Бросил цветок целиком. Мне дают квитанцию: свидетельство о захоронении, как положено. Я раздаю чаевые. В машине по дороге в город говорю Марии раздраженно:

- Извини, но горем я не убит.

Твоя могила - в этой книге и больше нигде. Все меньше осталось людей, знавших тебя. Повторяю: иных уж нет, а те... У гроба играет младая жизнь. События, разговоры, слова всплывают, чередуются, оставляют пробелы... И являют тебя. У жизни написанной свои законы, совсем не те, что у прожитой. Только что, с полгода, прожил я бок о бок с тобой. Прожил пером и пишущей машинкой. Насыщенно до невыносимости. В полгода вместил полвека сыновней любви, и ненависти, и лени, и безумства, то вперемежку, то вперемешку. И вот явилась ты, как отражение. Потому что не тело это твое, не душа. Так, кусочки, выданные мной читателям. А читатели, наверно, со скуки или смеха ради, кусочки эти соберут. Прежде ты была настоящей, из плоти и крови, теперь же - пустой звук. Интересно, сохранил ли я хоть что-нибудь? Скорей, подправил, подладил под самого себя, под свой ритм, привычки или же изменил по воле стихии, то послушной, то губительной. И стоп, машина! Хватит припоминать, вглядываться в себя, додумывать, дорисовывать. С тобой я расстался. Может, и заскучаю по тебе однажды грустным вечером, но клянчить милости у капризной памяти не стану. Просто открою книгу: пожалуйста, твое прошлое, верней, наше с тобой - тут как тут. Где сон, где явь, почти не видать. А теперь я и сам с каждым месяцем, днем, часом, словом все ближе к старости. Умерла ты. Умирает и эта книга. Потому что кончаю ее и не желаю добавлять ничего больше - ни новых страниц, ни новых страстей, ни новых страданий. Приговор вынесен и обжалованью не подлежит.

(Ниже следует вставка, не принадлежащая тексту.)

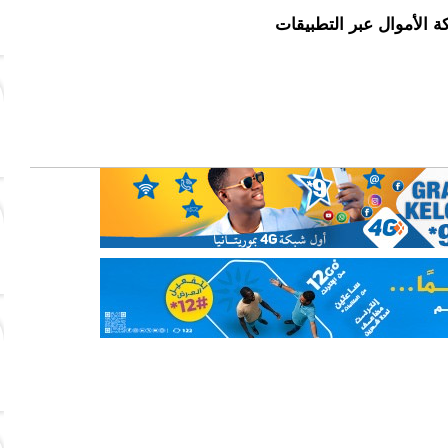
 الأموال عبر التطبيقات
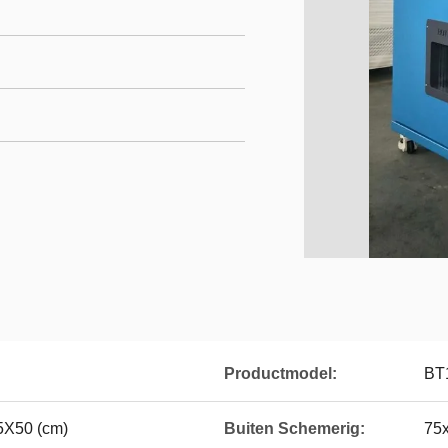
Productmodel:
BT
5X50 (cm)
Buiten Schemerig:
75x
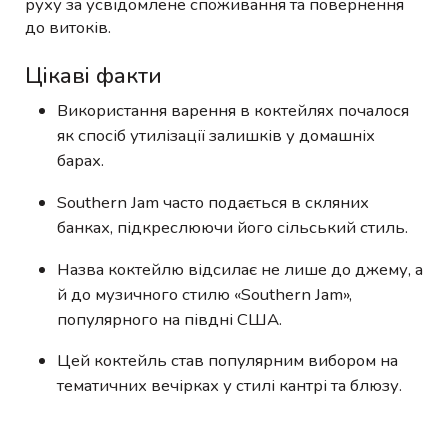
руху за усвідомлене споживання та повернення
до витоків.
Цікаві факти
Використання варення в коктейлях почалося
як спосіб утилізації залишків у домашніх
барах.
Southern Jam часто подається в скляних
банках, підкреслюючи його сільський стиль.
Назва коктейлю відсилає не лише до джему, а
й до музичного стилю «Southern Jam»,
популярного на півдні США.
Цей коктейль став популярним вибором на
тематичних вечірках у стилі кантрі та блюзу.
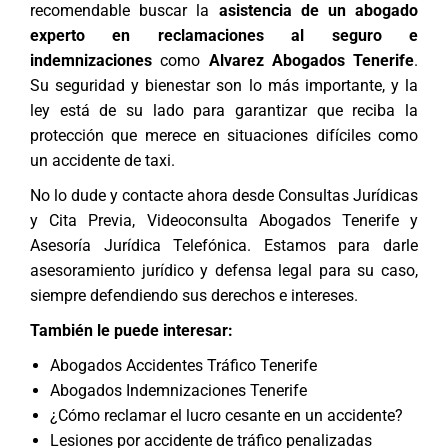
recomendable buscar la
asistencia de un abogado
experto en reclamaciones al seguro e
indemnizaciones
como
Alvarez Abogados Tenerife
.
Su seguridad y bienestar son lo más importante, y la
ley está de su lado para garantizar que reciba la
protección que merece en situaciones difíciles como
un accidente de taxi.
No lo dude y contacte ahora desde
Consultas Jurídicas
y Cita Previa
,
Videoconsulta Abogados Tenerife
y
Asesoría Jurídica Telefónica
. Estamos para darle
asesoramiento jurídico y defensa legal para su caso,
siempre defendiendo sus derechos e intereses.
También le puede interesar:
Abogados Accidentes Tráfico Tenerife
Abogados Indemnizaciones Tenerife
¿Cómo reclamar el lucro cesante en un accidente?
Lesiones por accidente de tráfico penalizadas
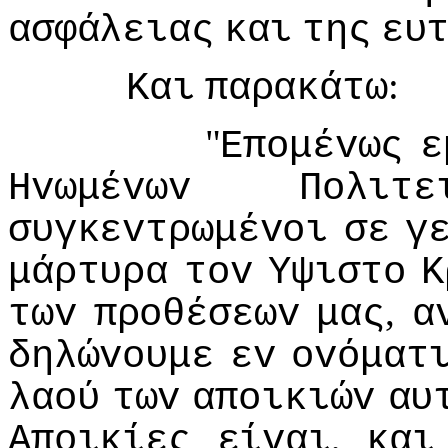
ασφάλειας
και
της
ευ
:
Και
παρακάτω
"
Επoμέvως
ε
Ηvωμέvωv
Πoλιτε
συγκεvτρωμέvoι
σε
γ
μάρτυρα
τov
Υψιστo
Κ
,
τωv
πρoθέσεωv
μας
α
δηλώvoυμε
εv
ovόματ
λαoύ
τωv
απoικιώv
αυ
,
Απoικίες
είvαι
και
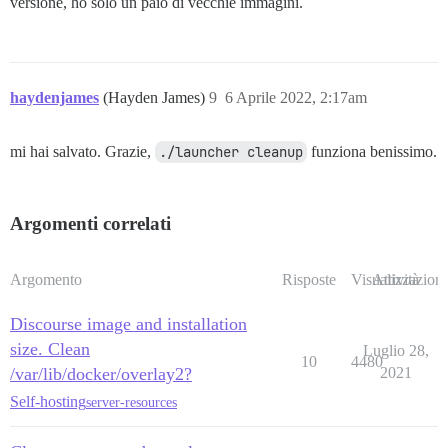
versione, ho solo un paio di vecchie immagini.
haydenjames
(Hayden James)
9
6 Aprile 2022, 2:17am
mi hai salvato. Grazie,
./launcher cleanup
funziona benissimo.
Argomenti correlati
Argomento
Risposte
Visualizzazioni
Attività
Discourse image and installation
size. Clean
Luglio 28,
10
4480
/var/lib/docker/overlay2?
2021
Self-hosting
server-resources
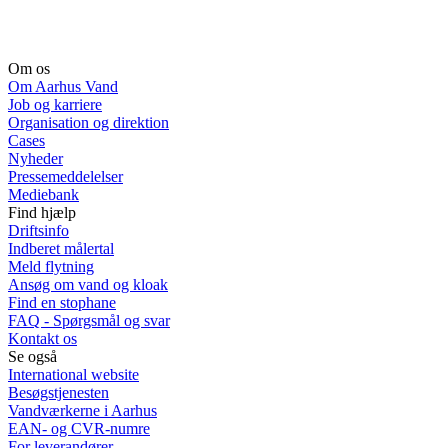
Om os
Om Aarhus Vand
Job og karriere
Organisation og direktion
Cases
Nyheder
Pressemeddelelser
Mediebank
Find hjælp
Driftsinfo
Indberet målertal
Meld flytning
Ansøg om vand og kloak
Find en stophane
FAQ - Spørgsmål og svar
Kontakt os
Se også
International website
Besøgstjenesten
Vandværkerne i Aarhus
EAN- og CVR-numre
For leverandører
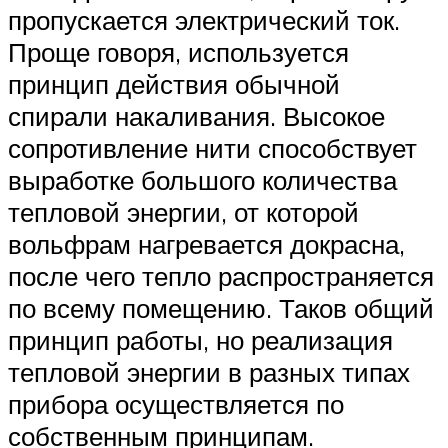
пропускается электрический ток.
Проще говоря, используется
принцип действия обычной
спирали накаливания. Высокое
сопротивление нити способствует
выработке большого количества
тепловой энергии, от которой
вольфрам нагревается докрасна,
после чего тепло распространяется
по всему помещению. Таков общий
принцип работы, но реализация
тепловой энергии в разных типах
прибора осуществляется по
собственным принципам.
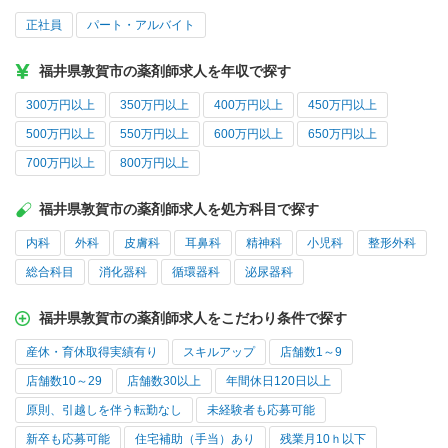
正社員
パート・アルバイト
福井県敦賀市の薬剤師求人を年収で探す
300万円以上
350万円以上
400万円以上
450万円以上
500万円以上
550万円以上
600万円以上
650万円以上
700万円以上
800万円以上
福井県敦賀市の薬剤師求人を処方科目で探す
内科
外科
皮膚科
耳鼻科
精神科
小児科
整形外科
総合科目
消化器科
循環器科
泌尿器科
福井県敦賀市の薬剤師求人をこだわり条件で探す
産休・育休取得実績有り
スキルアップ
店舗数1～9
店舗数10～29
店舗数30以上
年間休日120日以上
原則、引越しを伴う転勤なし
未経験者も応募可能
新卒も応募可能
住宅補助（手当）あり
残業月10ｈ以下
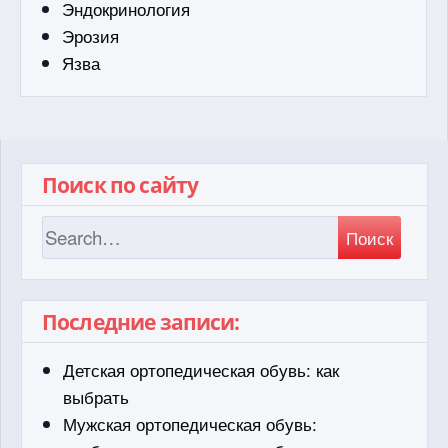
Эндокринология
Эрозия
Язва
Поиск по сайту
Поиск
Последние записи:
Детская ортопедическая обувь: как
выбрать
Мужская ортопедическая обувь:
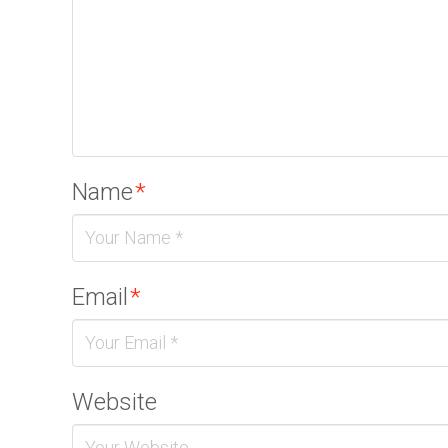
Name
*
Email
*
Website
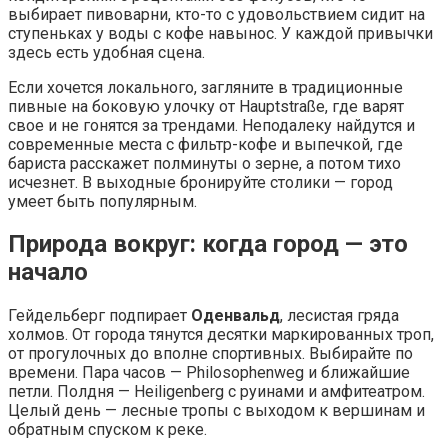
выбирает пивоварни, кто-то с удовольствием сидит на
ступеньках у воды с кофе навынос. У каждой привычки
здесь есть удобная сцена.
Если хочется локального, загляните в традиционные
пивные на боковую улочку от Hauptstraße, где варят
свое и не гонятся за трендами. Неподалеку найдутся и
современные места с фильтр-кофе и выпечкой, где
бариста расскажет полминуты о зерне, а потом тихо
исчезнет. В выходные бронируйте столики — город
умеет быть популярным.
Природа вокруг: когда город — это
начало
Гейдельберг подпирает
Оденвальд
, лесистая гряда
холмов. От города тянутся десятки маркированных троп,
от прогулочных до вполне спортивных. Выбирайте по
времени. Пара часов — Philosophenweg и ближайшие
петли. Полдня — Heiligenberg с руинами и амфитеатром.
Целый день — лесные тропы с выходом к вершинам и
обратным спуском к реке.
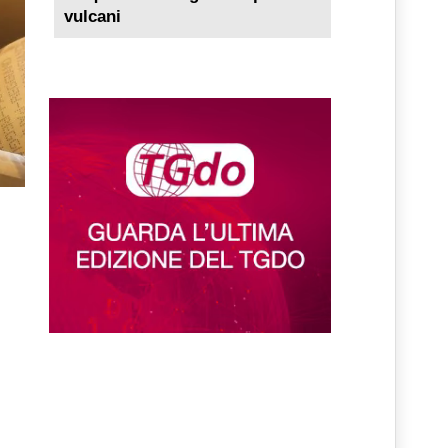
vulcani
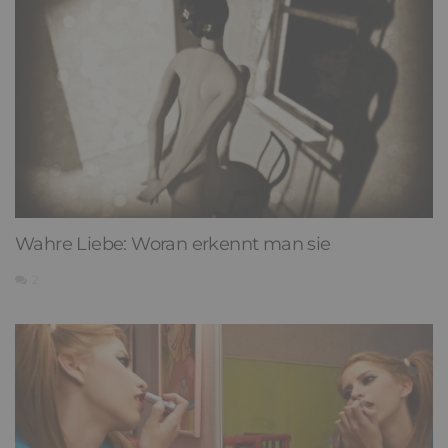
Wahre Liebe: Woran erkennt man sie
2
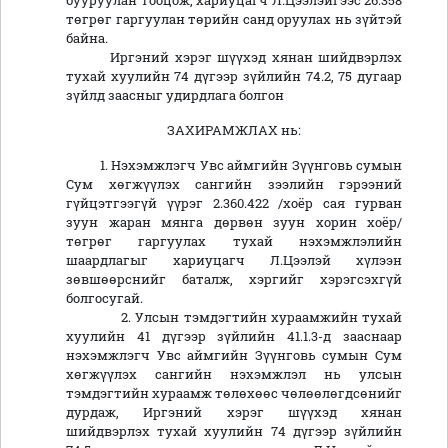
бууруулан тооцож, хариуцагч Л.Цээлэйгээс 26.358
төгрөг гаргуулан төрийн санд оруулах нь зүйтэй
байна.
Иргэний хэрэг шүүхэд хянан шийдвэрлэх
тухай хуулийн 74 дүгээр зүйлийн 74.2, 75 дугаар
зүйлд заасныг удирдлага болгон
ЗАХИРАМЖЛАХ нь:
1. Нэхэмжлэгч Увс аймгийн Зүүнговь сумын
Сум хөгжүүлэх сангийн зээлийн гэрээний
гүйцэтгээгүй үүрэг 2.360.422 /хоёр сая гурван
зуун жаран мянга дөрвөн зуун хорин хоёр/
төгрөг гаргуулах тухай нэхэмжлэлийн
шаардлагыг хариуцагч Л.Цээлэй хүлээн
зөвшөөрснийг баталж, хэргийг хэрэгсэхгүй
болгосугай.
2. Улсын тэмдэгтийн хураамжийн тухай
хуулийн 41 дүгээр зүйлийн 41.1.3-д зааснаар
нэхэмжлэгч Увс аймгийн Зүүнговь сумын Сум
хөгжүүлэх сангийн нэхэмжлэл нь улсын
тэмдэгтийн хураамж төлөхөөс чөлөөлөгдсөнийг
дурдаж, Иргэний хэрэг шүүхэд хянан
шийдвэрлэх тухай хуулийн 74 дүгээр зүйлийн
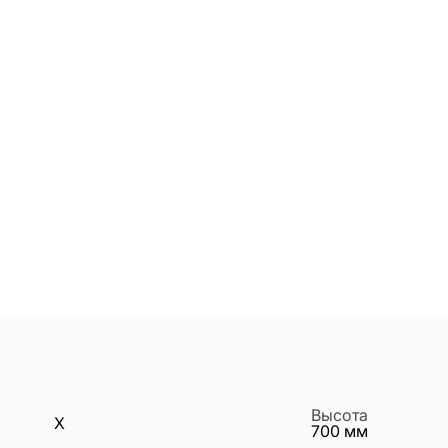
Высота
X
700
мм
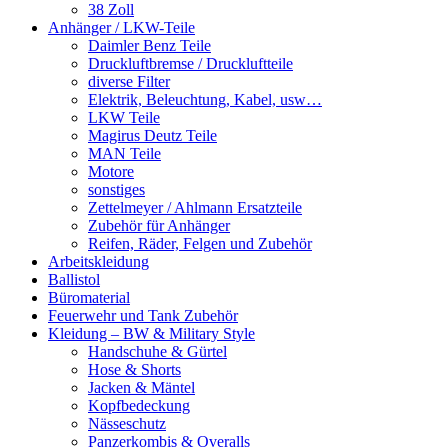
38 Zoll
Anhänger / LKW-Teile
Daimler Benz Teile
Druckluftbremse / Druckluftteile
diverse Filter
Elektrik, Beleuchtung, Kabel, usw…
LKW Teile
Magirus Deutz Teile
MAN Teile
Motore
sonstiges
Zettelmeyer / Ahlmann Ersatzteile
Zubehör für Anhänger
Reifen, Räder, Felgen und Zubehör
Arbeitskleidung
Ballistol
Büromaterial
Feuerwehr und Tank Zubehör
Kleidung – BW & Military Style
Handschuhe & Gürtel
Hose & Shorts
Jacken & Mäntel
Kopfbedeckung
Nässeschutz
Panzerkombis & Overalls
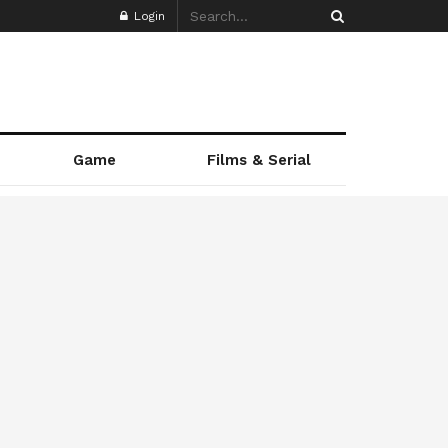
Login
Game
Films & Serial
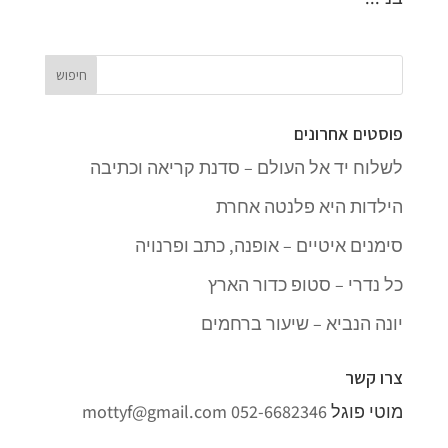
פוסטים אחרונים
לשלוח יד אל העולם – סדנת קריאה וכתיבה
הילדות היא פלנטה אחרת
סימנים איטיים – אופנה, כתב ופרנויה
כל נדרי – סטופ כדור הארץ
יונה הנביא – שיעור ברחמים
צרו קשר
מוטי פוגל
052-6682346
mottyf@gmail.com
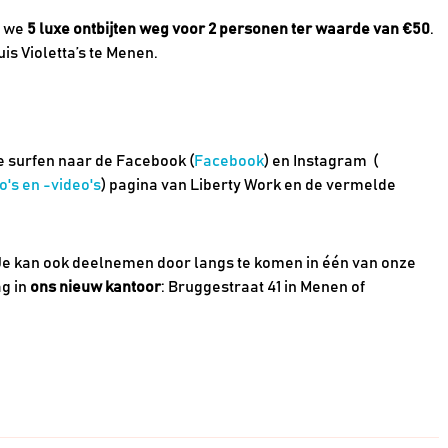
n we
5 luxe ontbijten weg voor 2 personen ter waarde van €50
.
is Violetta’s te Menen.
e surfen naar de Facebook (
Facebook
) en Instagram (
's en -video's
) pagina van Liberty Work en de vermelde
e kan ook deelnemen door langs te komen in één van onze
ag in
ons nieuw kantoor
: Bruggestraat 41 in Menen of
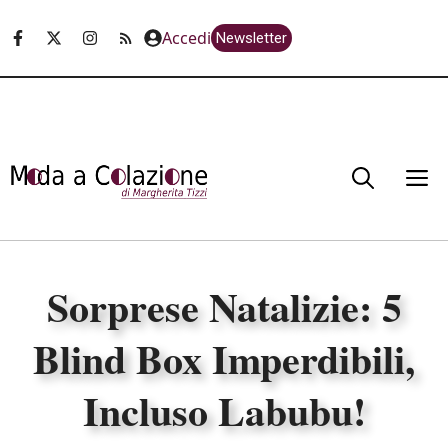
Vai
Accedi
Newsletter
al
contenuto
M
Sorprese Natalizie: 5
Blind Box Imperdibili,
Incluso Labubu!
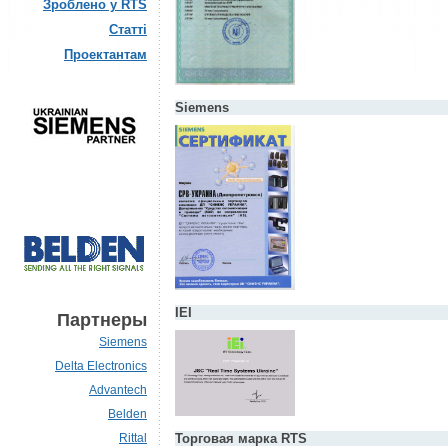
Зроблено у RTS
Статті
Проектантам
Siemens
IEI
Партнеры
Siemens
Delta Electronics
Advantech
Belden
Rittal
Торговая марка RTS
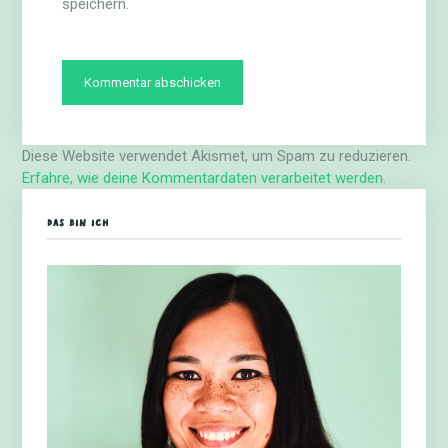
speichern.
Diese Website verwendet Akismet, um Spam zu reduzieren.
Erfahre, wie deine Kommentardaten verarbeitet werden.
DAS BIN ICH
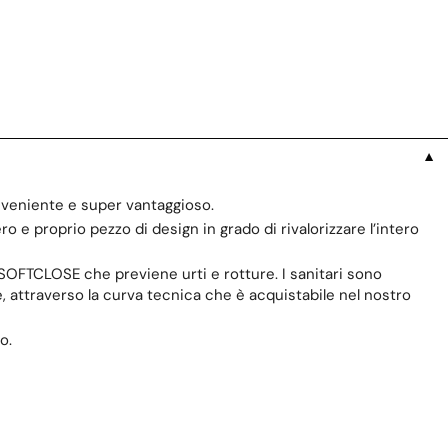
▼
onveniente e super vantaggioso.
 e proprio pezzo di design in grado di rivalorizzare l’intero
 SOFTCLOSE che previene urti e rotture. I sanitari sono
e, attraverso la curva tecnica che è acquistabile nel nostro
o.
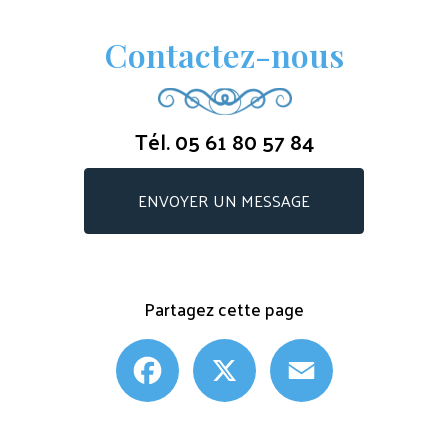
Contactez-nous
Tél.
05 61 80 57 84
ENVOYER UN MESSAGE
Partagez cette page
Facebook
X
Email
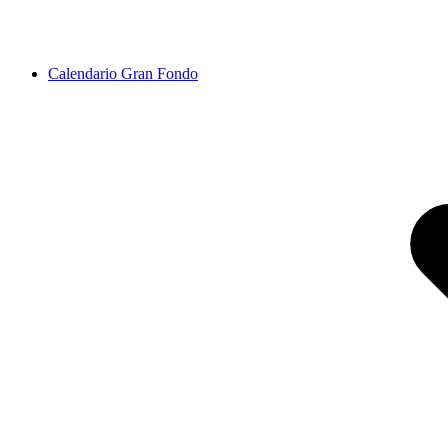
Calendario Gran Fondo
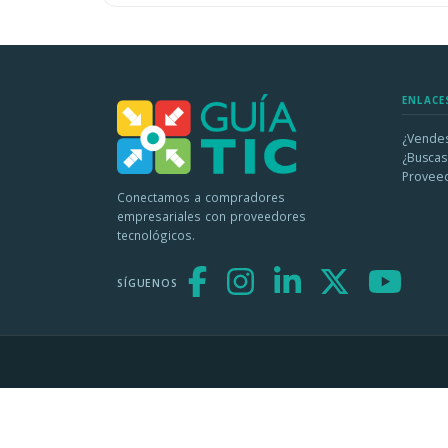
ENLACE
¿Vendes
¿Buscas
Provee
Conectamos a compradores
empresariales con proveedores
tecnológicos.
SÍGUENOS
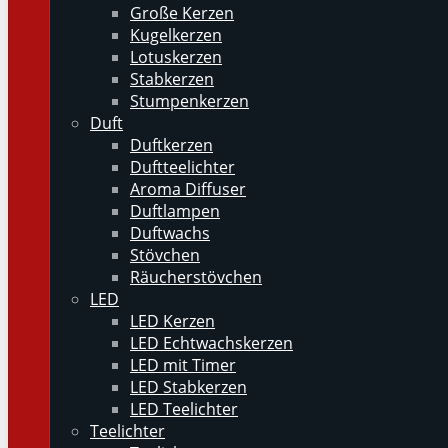
Große Kerzen
Kugelkerzen
Lotuskerzen
Stabkerzen
Stumpenkerzen
Duft
Duftkerzen
Duftteelichter
Aroma Diffuser
Duftlampen
Duftwachs
Stövchen
Räucherstövchen
LED
LED Kerzen
LED Echtwachskerzen
LED mit Timer
LED Stabkerzen
LED Teelichter
Teelichter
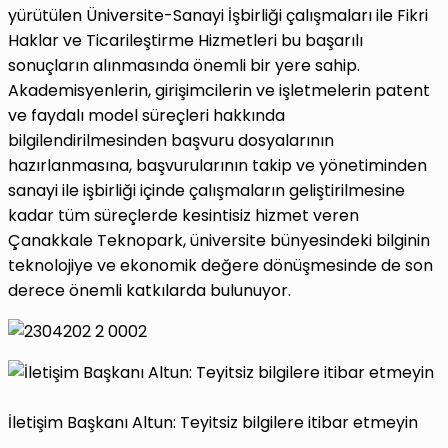
yürütülen Üniversite-Sanayi İşbirliği çalışmaları ile Fikri
Haklar ve Ticarileştirme Hizmetleri bu başarılı
sonuçların alınmasında önemli bir yere sahip.
Akademisyenlerin, girişimcilerin ve işletmelerin patent
ve faydalı model süreçleri hakkında
bilgilendirilmesinden başvuru dosyalarının
hazırlanmasına, başvurularının takip ve yönetiminden
sanayi ile işbirliği içinde çalışmaların geliştirilmesine
kadar tüm süreçlerde kesintisiz hizmet veren
Çanakkale Teknopark, üniversite bünyesindeki bilginin
teknolojiye ve ekonomik değere dönüşmesinde de son
derece önemli katkılarda bulunuyor.
İletişim Başkanı Altun: Teyitsiz bilgilere itibar etmeyin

Писательство - потребность физическая. Понял я это, думая и думая о тебе. Как отделаться от тебя? Как пиявку ведь не стряхнешь. Вот и справился с тобой, превратил тебя в книжную героиню. Так что же я, спрашивается, утихомирил? Ненужный пыл или угрызения совести? Сам не знаю. Не были мы ни я хорошим сыном, ни ты хорошей матерью. От двух мук никак не могли избавиться: одна - что живем далеко друг от друга, другая - что, живи еще дальше, любили б сильней. Крут я с тобой, что и говорить, сюсюкать не люблю. На письме тоже. Ни соплей, ни платочков, ни бьющихся сердец! И паниковать, кончив книгу, не стану. Что написал, то написал. Приписывать, приукрашивать, чтобы ты понравилась? Нет уж, увольте. Антипатия, пожалуй, лучше симпатии. Расквитался я с тобой. Выдал тебя всякую - вольную, и невольную, и робкую, и смелую, и властную. Остаток - мне, как сдача, как сувенир на память. На память оставлю и словечки твои, этакие изречения. То и дело словно слышу: "В Бога я не верю, вместо Бога боготворю мужа, с тех пор как умер", "Мать после смерти всегда права, потом сам поймешь", "Понимать - хорошо, любить - еще лучше, потому что, любя, отдаешь себя", "Не ругай себя, сыночка, от тебя мне все в радость, ведь ты - мой сыночка". Видишь, написал пером - не вырубить топором. Только на то и гожусь. А телячьи нежности - уж извини.